_AUFGABEN_
[1] Gib aus dem Bericht über den Börsengang der Wiener Städtischen die Passage von „Neuemission“ bis einschließlich „die Bühne gehen.“ wieder und tausche dabei „Börsengang“ gegen „Börsenstart“ aus.
[2] Schreib den Bericht über den Börsengang der Wiener Städtischen im Anschluss an seinen letzten Satz weiter.

_TEXTAUSZUG_
Neuemission
Versicherer Wiener Städtische will Börsengang vorziehen

Der österreichische Versicherer Wiener Städtische zieht seinen Börsengang voraussichtlich vor. Dies erfuhr das Handelsblatt aus Finanzkreisen. Danach soll der Börsengang, von dem sich Unternehmenschef Günter Geyer Einnahmen von mehr als 700 Millionen Euro erhofft, nicht erst im nächsten Frühjahr sondern bereits in den kommenden vier Wochen über die Bühne gehen.

DÜSSELDORF. Das Unternehmen, das sich bislang mehrheitlich in den Händen einer Stiftung befindet, hat bereits jene elf Prozent seiner Vorzugsaktien, die von Kleinaktionären gehalten werden, in stimmberechtigte Stammaktien umgewandelt. Die Aktie ist damit an der Wiener Börse in den so genannten Prime Market aufgestiegen und in den Leitindex ATX aufgenommen worden. 18 Millionen neue Aktien will der Versicherer ausgeben und so den Anteil der Aktien im Streubesitz auf 30 Prozent erhöhen. Der Börsengang wäre nach dem der Bankengruppe Raiffeisen International der größte in Wien in diesem Jahr.

_UNTERSUCHTE DATEN_
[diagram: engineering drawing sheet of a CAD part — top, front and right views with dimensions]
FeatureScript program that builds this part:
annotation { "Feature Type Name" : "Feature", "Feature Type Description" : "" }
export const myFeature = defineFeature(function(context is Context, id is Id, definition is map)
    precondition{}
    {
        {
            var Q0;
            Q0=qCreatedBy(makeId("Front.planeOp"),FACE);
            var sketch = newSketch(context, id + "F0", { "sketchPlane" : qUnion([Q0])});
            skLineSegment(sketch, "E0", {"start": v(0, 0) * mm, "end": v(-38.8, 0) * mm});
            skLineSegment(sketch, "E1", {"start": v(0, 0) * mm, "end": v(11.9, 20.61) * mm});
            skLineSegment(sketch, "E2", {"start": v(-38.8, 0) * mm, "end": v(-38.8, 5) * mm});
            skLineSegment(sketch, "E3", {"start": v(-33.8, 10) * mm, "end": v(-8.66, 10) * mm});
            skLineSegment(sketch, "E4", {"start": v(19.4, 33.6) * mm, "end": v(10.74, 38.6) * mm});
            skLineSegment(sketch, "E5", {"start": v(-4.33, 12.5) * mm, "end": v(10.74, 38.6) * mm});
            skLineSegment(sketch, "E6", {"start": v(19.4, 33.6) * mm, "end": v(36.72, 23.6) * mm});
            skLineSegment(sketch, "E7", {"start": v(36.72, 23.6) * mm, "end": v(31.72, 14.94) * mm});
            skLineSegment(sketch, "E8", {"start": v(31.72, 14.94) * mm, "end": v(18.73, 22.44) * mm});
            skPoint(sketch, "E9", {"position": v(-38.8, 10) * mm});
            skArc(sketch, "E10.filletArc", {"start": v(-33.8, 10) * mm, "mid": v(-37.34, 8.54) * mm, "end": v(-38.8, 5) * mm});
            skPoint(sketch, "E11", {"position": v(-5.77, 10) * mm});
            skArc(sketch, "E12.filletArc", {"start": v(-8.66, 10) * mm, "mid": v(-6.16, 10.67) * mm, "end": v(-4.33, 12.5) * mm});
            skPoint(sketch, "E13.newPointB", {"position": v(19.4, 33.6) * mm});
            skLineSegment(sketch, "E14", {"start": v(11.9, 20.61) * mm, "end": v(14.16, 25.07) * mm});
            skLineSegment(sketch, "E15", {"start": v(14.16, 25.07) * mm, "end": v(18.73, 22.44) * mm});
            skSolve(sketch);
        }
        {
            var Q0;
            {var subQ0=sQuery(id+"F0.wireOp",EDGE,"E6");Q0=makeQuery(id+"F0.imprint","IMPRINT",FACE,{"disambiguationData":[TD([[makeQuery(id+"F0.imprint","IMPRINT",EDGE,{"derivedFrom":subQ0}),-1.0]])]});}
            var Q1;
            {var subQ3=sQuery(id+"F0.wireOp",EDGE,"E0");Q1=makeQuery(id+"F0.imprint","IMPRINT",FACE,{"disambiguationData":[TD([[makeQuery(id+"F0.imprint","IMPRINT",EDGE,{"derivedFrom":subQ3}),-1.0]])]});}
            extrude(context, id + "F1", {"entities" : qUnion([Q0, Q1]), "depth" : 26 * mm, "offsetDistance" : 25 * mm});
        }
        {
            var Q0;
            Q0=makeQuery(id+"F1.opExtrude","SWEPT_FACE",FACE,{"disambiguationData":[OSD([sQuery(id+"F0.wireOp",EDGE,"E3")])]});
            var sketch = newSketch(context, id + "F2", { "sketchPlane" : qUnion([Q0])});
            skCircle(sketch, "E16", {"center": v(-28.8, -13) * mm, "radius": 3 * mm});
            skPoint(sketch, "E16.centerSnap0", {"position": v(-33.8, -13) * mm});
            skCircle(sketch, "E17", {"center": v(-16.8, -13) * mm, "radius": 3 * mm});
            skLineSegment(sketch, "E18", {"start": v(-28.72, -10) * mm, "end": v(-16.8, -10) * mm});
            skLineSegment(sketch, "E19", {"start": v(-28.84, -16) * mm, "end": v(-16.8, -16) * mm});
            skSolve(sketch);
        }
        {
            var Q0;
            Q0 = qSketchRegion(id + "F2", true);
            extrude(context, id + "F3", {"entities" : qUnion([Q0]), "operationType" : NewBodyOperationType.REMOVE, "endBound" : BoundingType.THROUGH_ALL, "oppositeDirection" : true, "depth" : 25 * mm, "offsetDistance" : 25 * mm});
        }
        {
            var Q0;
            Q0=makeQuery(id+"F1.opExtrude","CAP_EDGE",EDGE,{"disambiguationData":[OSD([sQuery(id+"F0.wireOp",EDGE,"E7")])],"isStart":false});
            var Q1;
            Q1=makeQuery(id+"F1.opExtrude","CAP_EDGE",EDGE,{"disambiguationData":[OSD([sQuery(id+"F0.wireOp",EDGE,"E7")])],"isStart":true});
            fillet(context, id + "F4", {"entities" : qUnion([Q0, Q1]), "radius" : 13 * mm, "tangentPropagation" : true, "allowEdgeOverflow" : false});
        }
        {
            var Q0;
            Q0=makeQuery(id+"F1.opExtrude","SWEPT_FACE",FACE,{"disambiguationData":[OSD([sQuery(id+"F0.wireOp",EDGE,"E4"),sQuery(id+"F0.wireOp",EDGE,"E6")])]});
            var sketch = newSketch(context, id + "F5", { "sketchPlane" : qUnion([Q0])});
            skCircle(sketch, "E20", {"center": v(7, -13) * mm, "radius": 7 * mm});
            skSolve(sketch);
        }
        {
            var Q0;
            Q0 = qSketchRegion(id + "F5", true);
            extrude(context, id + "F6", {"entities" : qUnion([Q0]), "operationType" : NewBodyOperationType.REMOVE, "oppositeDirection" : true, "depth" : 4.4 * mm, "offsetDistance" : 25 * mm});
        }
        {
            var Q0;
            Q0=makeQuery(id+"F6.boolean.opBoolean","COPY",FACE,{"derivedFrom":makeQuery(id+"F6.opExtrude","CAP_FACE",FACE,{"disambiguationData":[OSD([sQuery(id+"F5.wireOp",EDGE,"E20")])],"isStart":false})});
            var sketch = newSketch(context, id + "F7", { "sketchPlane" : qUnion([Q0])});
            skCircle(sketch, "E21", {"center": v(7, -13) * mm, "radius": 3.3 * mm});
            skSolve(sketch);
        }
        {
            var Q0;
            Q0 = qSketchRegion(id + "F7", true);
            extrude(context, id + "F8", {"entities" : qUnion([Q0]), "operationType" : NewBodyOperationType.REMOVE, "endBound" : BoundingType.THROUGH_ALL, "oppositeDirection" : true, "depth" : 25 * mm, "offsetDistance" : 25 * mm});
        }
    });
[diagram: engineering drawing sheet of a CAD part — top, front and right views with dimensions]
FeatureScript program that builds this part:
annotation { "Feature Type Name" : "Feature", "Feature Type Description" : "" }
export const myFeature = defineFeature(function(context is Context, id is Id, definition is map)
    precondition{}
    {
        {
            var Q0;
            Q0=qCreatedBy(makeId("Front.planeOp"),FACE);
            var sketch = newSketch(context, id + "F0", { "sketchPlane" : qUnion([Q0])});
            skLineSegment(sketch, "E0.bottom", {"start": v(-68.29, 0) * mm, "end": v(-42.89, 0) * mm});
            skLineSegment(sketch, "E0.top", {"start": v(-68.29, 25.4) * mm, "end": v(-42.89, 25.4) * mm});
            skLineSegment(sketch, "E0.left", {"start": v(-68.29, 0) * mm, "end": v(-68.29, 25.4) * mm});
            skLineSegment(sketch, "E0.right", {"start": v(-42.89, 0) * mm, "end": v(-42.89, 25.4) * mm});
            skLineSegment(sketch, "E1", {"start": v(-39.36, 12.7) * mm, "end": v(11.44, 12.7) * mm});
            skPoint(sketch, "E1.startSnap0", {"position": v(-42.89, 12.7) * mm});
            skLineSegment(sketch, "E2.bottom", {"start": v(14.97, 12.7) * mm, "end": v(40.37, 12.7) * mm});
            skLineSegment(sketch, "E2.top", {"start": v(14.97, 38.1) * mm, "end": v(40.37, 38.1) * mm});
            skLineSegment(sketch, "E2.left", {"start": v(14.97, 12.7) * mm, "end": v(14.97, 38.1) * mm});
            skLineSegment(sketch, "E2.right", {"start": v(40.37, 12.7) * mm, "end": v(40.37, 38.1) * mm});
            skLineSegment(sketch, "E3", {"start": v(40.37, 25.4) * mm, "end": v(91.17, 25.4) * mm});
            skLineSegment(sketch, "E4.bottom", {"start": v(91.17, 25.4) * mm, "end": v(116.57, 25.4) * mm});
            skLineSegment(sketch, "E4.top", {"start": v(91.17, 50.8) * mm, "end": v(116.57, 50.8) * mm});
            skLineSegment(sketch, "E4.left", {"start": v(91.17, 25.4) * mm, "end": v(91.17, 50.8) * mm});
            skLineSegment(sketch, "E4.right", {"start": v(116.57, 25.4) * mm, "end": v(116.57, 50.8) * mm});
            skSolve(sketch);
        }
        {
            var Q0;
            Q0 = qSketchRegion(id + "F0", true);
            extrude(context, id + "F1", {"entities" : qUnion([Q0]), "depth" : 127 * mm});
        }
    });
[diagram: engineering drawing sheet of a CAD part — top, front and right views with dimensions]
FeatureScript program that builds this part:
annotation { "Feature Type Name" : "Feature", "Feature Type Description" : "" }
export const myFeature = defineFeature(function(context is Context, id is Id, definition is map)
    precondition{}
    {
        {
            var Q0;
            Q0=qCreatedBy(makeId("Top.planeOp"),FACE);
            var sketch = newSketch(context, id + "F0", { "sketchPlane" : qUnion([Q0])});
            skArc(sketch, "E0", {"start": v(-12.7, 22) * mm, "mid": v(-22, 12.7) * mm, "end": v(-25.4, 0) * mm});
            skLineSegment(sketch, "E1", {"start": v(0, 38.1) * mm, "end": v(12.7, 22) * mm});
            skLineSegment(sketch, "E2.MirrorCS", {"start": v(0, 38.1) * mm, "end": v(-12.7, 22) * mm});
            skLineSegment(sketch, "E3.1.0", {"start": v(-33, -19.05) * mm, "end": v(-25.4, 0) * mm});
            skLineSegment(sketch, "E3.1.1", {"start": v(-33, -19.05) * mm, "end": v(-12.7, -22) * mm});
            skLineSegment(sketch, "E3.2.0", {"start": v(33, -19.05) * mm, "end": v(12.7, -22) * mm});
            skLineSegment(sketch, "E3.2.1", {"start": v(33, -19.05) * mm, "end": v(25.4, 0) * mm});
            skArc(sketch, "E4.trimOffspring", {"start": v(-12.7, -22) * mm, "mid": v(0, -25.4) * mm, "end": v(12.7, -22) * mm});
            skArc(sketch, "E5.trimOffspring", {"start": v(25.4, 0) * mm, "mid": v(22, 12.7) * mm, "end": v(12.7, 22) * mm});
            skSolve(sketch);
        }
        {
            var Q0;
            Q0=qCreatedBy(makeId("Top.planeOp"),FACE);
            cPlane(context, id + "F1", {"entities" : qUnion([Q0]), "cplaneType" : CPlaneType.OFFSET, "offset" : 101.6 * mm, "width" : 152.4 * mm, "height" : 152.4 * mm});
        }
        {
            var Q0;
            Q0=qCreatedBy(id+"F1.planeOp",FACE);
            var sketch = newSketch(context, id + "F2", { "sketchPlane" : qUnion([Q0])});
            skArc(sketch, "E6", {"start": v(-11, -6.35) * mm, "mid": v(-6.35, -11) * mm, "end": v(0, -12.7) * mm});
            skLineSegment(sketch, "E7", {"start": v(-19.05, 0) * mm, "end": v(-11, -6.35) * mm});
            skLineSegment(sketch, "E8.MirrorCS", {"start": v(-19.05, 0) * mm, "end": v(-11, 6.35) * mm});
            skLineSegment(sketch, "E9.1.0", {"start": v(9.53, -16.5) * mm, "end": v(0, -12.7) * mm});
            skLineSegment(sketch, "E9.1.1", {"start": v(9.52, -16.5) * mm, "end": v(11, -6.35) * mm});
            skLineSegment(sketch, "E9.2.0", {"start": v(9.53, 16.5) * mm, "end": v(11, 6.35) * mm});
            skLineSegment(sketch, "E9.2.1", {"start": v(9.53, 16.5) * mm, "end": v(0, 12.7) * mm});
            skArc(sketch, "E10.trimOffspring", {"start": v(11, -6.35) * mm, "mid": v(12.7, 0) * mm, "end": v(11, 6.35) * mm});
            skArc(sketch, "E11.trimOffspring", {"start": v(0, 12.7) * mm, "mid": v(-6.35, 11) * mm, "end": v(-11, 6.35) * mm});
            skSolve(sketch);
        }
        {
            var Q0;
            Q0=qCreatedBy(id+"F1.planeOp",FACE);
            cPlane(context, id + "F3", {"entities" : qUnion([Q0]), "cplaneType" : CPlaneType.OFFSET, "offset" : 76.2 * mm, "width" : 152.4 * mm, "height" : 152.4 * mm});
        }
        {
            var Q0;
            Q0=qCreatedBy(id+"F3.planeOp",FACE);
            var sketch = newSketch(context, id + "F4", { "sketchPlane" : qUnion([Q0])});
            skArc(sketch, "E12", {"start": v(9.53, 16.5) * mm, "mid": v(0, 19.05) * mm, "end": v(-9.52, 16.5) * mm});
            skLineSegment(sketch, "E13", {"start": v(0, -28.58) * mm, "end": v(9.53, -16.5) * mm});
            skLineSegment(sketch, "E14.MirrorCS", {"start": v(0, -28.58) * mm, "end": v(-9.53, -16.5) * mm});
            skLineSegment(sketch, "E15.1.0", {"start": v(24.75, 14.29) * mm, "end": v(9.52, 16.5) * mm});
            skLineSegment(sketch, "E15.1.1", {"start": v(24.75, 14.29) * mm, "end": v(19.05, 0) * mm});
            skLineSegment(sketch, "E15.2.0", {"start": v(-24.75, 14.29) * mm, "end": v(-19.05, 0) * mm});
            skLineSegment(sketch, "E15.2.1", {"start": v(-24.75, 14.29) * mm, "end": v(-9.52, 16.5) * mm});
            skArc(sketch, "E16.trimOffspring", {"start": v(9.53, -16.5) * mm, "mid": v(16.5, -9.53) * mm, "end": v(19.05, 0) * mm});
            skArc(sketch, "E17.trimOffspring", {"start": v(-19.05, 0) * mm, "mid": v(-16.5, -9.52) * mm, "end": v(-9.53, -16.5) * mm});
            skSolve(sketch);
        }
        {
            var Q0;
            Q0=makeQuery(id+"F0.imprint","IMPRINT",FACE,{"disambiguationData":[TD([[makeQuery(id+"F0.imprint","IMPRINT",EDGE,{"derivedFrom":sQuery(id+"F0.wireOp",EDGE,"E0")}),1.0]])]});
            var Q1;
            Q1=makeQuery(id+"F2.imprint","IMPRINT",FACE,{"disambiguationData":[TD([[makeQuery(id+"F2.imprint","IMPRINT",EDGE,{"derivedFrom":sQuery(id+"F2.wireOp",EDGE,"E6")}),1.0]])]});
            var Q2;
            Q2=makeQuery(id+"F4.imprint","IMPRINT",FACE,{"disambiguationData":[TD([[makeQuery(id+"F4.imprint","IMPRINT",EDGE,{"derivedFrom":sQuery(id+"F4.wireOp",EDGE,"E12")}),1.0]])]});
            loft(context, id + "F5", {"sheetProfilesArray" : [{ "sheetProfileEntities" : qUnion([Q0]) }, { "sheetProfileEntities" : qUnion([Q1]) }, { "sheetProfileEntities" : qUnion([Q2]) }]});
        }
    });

_ANTWORTEN_
[1]
Neuemission
Versicherer Wiener Städtische will Börsenstart vorziehen

Der österreichische Versicherer Wiener Städtische zieht seinen Börsenstart voraussichtlich vor. Dies erfuhr das Handelsblatt aus Finanzkreisen. Danach soll der Börsenstart, von dem sich Unternehmenschef Günter Geyer Einnahmen von mehr als 700 Millionen Euro erhofft, nicht erst im nächsten Frühjahr sondern bereits in den kommenden vier Wochen über die Bühne gehen.

[2]
Die Wiener Städtische ist mit ihren elf Millionen Kunden in Osteuropa nach dem Marktführer Allianz bislang mit deutlichem Abstand die Nummer zwei. Geyer will mit dem Geld von der Börse den Ausbau des Osteuropa-Geschäfts forcieren. Der Versicherer will überall dort, wo er tätig ist, unter die ersten fünf im Markt kommen.

Als Grund für den vorgezogenen Börsengang wird in Wiener Finanzkreisen die mögliche Kapitalerhöhung der Ersten Bank genannt. Sie braucht im Frühjahr 2006 Geld, wenn sie wie geplant, beim Kauf zweier Banken in Rumänien zum Zuge kommt. Zwei Kapitalerhöhungen über die Börse innerhalb eines Monats halten Analysten jedoch für ungünstig. Die Erste Bank ist gemeinsam mit Goldman Sachs die Bank, die den Börsengang des Versicherers betreut. Sprecher der beteiligten Unternehmen gaben zu den Plänen keinen Kommentar ab.